El rol de la administración de Donald Trump fue, como mínimo, paradójico y, en última instancia, decisivo. Inicialmente, actuó como un freno, vetando un plan israelí para asesinar al ayatolá Alí Jamenei, una decisión que buscaba evitar una conflagración total y que expuso las tensiones dentro del propio partido Republicano, dividido entre aislacionistas y halcones. Sin embargo, cuando la ofensiva israelí se estancó frente a la incapacidad de destruir la fortaleza nuclear subterránea de Fordow, Washington cambió de rumbo.
El 21 de junio, bombarderos furtivos B-2 estadounidenses, armados con las potentes bombas antibúnker GBU-57, ejecutaron un ataque que Israel no podía realizar por sí solo. Este acto, calificado por Trump como "muy exitoso", fue el clímax de la escalada. Al intervenir directamente, EE.UU. se convirtió en beligerante, provocando la represalia iraní contra sus bases. Paradójicamente, fue esta máxima tensión la que abrió la puerta a la desescalada. En menos de 48 horas, Trump, el pirómano, se vistió de bombero, anunciando un "alto al fuego total" que ambas partes, exhaustas y frente a un escenario de guerra regional, aceptaron.
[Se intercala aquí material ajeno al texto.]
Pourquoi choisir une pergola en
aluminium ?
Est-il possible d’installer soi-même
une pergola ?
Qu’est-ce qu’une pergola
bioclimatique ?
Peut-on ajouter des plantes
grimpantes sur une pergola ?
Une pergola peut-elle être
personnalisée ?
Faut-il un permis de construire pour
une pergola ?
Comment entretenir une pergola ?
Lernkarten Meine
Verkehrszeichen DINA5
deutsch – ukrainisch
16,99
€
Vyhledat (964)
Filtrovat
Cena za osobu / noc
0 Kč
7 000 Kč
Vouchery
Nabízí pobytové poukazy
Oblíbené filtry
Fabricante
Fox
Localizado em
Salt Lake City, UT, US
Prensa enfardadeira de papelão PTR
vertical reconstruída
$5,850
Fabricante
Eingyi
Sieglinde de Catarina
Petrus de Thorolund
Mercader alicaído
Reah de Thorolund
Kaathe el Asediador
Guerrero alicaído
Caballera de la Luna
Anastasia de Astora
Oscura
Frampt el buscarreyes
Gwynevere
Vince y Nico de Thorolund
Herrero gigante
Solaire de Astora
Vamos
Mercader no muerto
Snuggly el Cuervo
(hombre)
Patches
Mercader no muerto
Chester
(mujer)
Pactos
El conflicto de junio de 2025 no está cerrado; simplemente ha entrado en una nueva fase. El programa nuclear de Irán ha sufrido un golpe severo, pero su capacidad convencional y asimétrica ha demostrado ser más potente de lo que muchos anticipaban. Israel ha reafirmado su capacidad ofensiva, pero debe ahora invertir en reforzar una defensa que se reveló falible. Estados Unidos, por su parte, demostró que sigue siendo el actor con la capacidad de alterar decisivamente el equilibrio de poder, aunque sea a través de una diplomacia de fuerza bruta que genera tanto alivio como incertidumbre.
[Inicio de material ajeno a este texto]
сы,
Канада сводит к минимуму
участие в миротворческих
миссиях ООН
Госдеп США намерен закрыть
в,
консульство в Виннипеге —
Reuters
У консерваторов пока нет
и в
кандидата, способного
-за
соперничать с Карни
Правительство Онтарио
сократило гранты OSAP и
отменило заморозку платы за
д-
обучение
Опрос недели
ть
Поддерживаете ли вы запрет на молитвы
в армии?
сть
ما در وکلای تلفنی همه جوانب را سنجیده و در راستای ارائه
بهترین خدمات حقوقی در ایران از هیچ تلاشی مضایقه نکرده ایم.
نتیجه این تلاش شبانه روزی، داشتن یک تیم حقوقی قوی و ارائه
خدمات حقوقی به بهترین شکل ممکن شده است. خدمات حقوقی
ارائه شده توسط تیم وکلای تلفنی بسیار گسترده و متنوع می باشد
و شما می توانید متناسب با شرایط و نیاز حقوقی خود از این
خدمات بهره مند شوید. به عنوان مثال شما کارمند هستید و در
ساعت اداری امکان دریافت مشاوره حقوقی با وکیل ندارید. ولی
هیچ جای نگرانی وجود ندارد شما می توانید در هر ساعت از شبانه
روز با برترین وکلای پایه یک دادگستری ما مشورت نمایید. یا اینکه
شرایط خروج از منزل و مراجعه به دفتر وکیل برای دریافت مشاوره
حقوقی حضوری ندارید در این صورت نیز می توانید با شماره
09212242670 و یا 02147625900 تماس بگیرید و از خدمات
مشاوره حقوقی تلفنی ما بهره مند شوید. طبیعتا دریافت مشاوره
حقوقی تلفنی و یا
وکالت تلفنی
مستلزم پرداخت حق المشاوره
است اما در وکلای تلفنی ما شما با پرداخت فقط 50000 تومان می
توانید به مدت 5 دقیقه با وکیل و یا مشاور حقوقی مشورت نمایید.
La guerra de los diez días ha dejado una lección fundamental: la tecnología militar tiene límites y la disuasión es un concepto frágil. La paz actual en Medio Oriente no se sostiene sobre la confianza o la diplomacia tradicional, sino sobre el recuerdo reciente de cuán cerca estuvieron todos de un conflicto devastador. Es una tregua nacida del agotamiento y del miedo, un precario silencio que pende de un hilo.